The irony is that In The Depths of Dead Love turns out otherwise to be a sensitive meditation on the limits of empathy. A poet is exiled from the city for sedition – or is it decadence? – and living in a wasteland, he purchases a bottomless well, charging suicides for entrance. The prevaricating Lady Hasi, played by the perennially impressive Stella Gonet, is a daily visitor. Her frustrated husband (William Chubb) commands the poet to break the cycle and “shove” her in. So begins a gentle mediation on mortality, language and intent.

The play does indeed evoke a universal landcape. Justin Nardella’s design is a simple series of ellipses: a well, a moon, a vast mirror. It’s effective, if imperfectly executed – this ‘bottomless well’ is quite clearly not bottomless. As the poet “Chin”, James Clyde injects potentially baggy monologues with wit and verve; fresh from playing opposite Glenda Jackson’s King LearChubb brings his usual mix of menace and linguistic precision. The mediations on poetic exile owe as much to Ovid’s Tristia and Ex Ponto as they do to Chinese source material. If only Barker’s characters didn’t keep emphasising each other’s oriental names as some kind of cheaply Brechtian, exoticising effect.

The righteousness of thesps on the war path is often blinkered: perhaps the protestors outside the Print Room last night would do well to see the play in order to engage with it fully. Keep attacking white writers when they acknowledge their Asian influences, and we’ll see real appropriation – Barker would have faced less protest had he ripped off the storyline wholesale and used it to inspire an ‘original’ work set in a Dignitas clinic.

I might even describe this slight work as the best thing I’ve ever seen at the Print Room, which is part of the larger problem. A personal project run by the director wife of a wealthy banker, the Print Room is well insulated against both commercial and critical failure.

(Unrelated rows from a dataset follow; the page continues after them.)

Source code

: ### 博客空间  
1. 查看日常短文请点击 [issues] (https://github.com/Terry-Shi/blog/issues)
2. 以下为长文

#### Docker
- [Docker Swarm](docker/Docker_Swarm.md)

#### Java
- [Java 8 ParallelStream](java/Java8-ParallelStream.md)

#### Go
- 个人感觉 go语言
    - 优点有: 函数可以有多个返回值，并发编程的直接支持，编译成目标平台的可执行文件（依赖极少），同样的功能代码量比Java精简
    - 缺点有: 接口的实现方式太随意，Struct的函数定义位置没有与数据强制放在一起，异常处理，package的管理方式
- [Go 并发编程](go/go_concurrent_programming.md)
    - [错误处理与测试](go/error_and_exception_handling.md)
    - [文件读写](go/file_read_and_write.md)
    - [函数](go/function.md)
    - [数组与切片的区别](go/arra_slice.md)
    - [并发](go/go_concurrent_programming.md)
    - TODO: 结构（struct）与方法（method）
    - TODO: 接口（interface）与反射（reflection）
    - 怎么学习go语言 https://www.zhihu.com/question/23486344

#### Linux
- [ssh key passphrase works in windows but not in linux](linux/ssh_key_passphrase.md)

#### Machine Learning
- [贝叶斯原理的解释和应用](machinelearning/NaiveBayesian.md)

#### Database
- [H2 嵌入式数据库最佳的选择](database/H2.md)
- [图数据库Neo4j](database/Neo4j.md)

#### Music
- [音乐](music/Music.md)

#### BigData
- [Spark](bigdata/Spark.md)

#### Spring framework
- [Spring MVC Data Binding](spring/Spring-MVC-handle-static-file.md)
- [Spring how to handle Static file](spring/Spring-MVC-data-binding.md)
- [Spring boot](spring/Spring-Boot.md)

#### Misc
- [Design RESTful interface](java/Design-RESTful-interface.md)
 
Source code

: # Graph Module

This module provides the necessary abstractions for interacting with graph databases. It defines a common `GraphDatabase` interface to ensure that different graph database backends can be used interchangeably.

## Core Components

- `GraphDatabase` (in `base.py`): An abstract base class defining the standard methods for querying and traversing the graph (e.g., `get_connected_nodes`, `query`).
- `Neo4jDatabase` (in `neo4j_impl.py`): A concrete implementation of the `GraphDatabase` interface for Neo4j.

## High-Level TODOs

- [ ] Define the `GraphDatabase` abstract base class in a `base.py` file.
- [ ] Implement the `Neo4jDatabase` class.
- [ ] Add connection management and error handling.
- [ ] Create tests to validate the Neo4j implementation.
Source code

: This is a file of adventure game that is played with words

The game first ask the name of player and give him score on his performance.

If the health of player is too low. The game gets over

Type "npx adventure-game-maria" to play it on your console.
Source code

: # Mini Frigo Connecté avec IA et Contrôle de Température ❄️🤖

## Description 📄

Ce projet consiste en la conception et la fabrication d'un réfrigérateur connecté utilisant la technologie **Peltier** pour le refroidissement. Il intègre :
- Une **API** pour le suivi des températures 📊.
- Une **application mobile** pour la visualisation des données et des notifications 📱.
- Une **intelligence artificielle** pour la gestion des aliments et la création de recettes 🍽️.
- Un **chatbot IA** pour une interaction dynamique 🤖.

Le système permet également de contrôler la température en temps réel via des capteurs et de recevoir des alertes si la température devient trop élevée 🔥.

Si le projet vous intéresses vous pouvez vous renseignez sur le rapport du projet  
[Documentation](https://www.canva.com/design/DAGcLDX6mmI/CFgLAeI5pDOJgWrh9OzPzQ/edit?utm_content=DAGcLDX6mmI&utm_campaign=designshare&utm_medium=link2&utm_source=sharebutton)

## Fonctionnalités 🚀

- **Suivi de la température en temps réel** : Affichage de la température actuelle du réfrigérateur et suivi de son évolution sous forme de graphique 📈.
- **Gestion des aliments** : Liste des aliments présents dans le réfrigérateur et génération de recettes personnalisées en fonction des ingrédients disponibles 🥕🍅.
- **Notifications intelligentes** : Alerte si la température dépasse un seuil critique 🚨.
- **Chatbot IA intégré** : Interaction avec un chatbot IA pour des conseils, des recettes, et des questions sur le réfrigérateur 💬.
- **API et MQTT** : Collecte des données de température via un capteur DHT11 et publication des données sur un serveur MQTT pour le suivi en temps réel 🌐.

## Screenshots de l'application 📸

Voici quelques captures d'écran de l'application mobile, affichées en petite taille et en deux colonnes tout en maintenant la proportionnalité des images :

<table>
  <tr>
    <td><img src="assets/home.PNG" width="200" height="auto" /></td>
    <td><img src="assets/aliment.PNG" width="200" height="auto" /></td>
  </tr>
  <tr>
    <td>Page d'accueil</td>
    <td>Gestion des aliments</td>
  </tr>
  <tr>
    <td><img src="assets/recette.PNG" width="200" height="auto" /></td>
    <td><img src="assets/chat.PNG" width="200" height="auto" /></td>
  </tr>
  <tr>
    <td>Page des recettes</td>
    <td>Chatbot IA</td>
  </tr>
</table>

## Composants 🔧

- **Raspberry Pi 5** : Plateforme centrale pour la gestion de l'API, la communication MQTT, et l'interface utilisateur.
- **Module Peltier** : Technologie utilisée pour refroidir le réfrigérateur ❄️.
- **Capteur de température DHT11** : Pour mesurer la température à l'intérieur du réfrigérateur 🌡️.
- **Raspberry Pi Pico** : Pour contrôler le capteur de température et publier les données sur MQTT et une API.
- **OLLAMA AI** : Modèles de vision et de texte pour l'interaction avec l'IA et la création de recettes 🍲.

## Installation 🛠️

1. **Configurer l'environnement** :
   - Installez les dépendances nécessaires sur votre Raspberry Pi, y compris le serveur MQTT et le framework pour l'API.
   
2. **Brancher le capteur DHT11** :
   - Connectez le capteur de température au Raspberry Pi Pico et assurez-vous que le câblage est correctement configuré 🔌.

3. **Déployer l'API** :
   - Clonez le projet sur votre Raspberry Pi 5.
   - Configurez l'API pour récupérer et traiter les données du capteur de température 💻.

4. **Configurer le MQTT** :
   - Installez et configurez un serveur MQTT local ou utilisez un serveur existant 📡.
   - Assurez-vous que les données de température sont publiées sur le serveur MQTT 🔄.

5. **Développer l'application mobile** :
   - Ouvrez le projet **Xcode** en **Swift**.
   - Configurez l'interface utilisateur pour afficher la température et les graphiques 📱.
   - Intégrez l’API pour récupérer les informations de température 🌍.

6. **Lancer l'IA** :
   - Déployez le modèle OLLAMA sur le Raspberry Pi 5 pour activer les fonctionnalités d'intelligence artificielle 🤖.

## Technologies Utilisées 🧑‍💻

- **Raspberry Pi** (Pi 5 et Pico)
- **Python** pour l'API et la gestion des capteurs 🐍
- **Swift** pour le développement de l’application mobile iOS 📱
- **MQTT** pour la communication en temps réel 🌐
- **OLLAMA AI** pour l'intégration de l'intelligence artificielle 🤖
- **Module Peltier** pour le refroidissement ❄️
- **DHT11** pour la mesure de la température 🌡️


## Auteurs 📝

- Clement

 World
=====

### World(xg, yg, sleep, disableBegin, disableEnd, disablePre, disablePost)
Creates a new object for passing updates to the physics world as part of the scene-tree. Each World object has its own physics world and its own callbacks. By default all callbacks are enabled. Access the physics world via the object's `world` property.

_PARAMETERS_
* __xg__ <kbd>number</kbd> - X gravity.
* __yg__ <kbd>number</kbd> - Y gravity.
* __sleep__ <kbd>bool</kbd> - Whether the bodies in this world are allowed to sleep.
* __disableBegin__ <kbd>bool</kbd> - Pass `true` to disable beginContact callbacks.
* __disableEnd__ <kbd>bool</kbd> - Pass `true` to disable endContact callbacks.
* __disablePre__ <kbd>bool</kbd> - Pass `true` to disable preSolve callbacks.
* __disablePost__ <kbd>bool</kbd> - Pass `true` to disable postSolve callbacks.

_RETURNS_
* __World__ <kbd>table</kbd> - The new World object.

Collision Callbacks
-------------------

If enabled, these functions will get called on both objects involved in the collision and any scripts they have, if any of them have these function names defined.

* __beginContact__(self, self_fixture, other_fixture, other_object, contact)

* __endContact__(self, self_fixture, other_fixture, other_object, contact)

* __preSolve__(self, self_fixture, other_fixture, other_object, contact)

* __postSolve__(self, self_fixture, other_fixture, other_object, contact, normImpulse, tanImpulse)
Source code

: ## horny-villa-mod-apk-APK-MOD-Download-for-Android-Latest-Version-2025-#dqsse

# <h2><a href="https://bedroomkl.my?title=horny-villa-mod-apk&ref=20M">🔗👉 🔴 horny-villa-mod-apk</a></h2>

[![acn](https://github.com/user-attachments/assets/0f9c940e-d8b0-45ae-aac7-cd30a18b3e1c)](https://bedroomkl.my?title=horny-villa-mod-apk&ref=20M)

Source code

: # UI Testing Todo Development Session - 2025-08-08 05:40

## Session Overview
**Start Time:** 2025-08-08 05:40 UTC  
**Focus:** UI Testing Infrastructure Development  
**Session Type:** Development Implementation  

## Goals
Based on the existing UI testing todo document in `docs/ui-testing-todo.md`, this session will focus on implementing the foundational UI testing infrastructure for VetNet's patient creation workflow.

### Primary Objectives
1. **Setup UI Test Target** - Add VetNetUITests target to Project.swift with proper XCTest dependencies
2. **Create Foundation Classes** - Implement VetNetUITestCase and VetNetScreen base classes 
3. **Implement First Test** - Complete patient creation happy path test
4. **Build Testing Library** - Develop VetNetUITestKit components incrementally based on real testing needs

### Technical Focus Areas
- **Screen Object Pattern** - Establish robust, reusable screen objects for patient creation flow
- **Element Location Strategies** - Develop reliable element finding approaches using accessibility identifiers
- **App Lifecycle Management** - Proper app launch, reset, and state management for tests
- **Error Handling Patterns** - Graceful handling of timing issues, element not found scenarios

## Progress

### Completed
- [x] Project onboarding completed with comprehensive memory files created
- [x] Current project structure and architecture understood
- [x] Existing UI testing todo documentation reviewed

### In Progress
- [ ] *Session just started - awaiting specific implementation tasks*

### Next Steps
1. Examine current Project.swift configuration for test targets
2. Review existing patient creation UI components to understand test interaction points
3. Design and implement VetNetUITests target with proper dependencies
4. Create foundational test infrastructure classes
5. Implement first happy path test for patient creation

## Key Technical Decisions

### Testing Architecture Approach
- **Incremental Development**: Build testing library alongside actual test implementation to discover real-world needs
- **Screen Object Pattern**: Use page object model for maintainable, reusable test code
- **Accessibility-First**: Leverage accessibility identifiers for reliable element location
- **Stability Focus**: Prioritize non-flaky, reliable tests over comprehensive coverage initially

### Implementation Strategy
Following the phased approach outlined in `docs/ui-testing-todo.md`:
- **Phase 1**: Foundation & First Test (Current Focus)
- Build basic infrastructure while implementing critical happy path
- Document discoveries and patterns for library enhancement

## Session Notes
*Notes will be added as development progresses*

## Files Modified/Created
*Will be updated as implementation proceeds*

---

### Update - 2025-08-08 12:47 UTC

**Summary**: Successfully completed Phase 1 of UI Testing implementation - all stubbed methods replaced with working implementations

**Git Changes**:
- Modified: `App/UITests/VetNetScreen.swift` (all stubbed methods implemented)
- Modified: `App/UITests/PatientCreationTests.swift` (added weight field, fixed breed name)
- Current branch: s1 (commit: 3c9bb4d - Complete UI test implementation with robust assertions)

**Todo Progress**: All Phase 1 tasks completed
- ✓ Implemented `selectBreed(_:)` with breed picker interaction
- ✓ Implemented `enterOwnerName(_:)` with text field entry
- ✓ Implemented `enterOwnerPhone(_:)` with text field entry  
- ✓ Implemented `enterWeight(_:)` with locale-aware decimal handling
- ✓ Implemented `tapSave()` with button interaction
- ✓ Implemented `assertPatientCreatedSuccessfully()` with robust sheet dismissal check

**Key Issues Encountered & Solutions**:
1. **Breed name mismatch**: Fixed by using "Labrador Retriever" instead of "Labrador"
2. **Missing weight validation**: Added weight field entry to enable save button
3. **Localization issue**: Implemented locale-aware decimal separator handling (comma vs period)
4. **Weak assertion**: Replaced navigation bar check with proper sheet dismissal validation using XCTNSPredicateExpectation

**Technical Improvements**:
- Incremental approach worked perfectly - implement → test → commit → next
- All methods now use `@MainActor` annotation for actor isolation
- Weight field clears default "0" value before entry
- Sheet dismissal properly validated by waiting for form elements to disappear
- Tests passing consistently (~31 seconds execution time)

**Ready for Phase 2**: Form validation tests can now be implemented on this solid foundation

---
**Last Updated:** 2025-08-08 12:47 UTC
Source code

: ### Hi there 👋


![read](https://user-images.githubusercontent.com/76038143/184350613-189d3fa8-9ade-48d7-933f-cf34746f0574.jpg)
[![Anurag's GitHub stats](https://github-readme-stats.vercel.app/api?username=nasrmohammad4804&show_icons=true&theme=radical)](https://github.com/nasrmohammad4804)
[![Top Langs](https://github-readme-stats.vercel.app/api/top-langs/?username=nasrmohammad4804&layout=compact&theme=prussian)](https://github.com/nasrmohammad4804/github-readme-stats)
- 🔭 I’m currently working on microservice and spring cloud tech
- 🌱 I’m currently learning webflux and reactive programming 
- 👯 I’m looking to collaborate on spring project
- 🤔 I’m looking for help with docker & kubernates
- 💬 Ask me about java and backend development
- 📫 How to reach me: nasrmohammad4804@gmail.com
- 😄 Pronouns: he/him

There’s no more bizarre sense of artistic stagnation like watching a expensive lighting rig, as in Genet’s Deathwatch, illuminate a few punters sprinkled in an empty auditorium. Last month's atrocious The Tempest starred Kristin Winters, the daughter of founder-director Anda Winters, a talented actress who deserves to be employed somewhere her mother isn't the impresario. 

Private philanthropy is essential to the future of theatre. It requires clear separation between patrons and artistic decisions, with a diversity of funding sources. But when theatres are run as vanity projects, they often lose touch with the energy and concerns of the arts world as a whole. 

The Print Room could do with making better friends in theatreland. An updated statement this week, while apologising profoundly for previous insensitivies, nonetheless hit out at Equity UK for “misrepresenting and misquoting” it. A series of departures has marked the Print Room’s tenure: among them Winter’s original co-founder, the respected director Lucy Bailey and the Print Room’s previous PR team amongst them, who left abruptly during the press run for A Lovely Sunday At Creve Coeur.

If there’s hope for the venue, it’s that In The Depths of Dead Love, which Winters developed closely with Howard Barker, shows the first glimpses of a real artistic mission. Unfortunately, it's a lily-white one.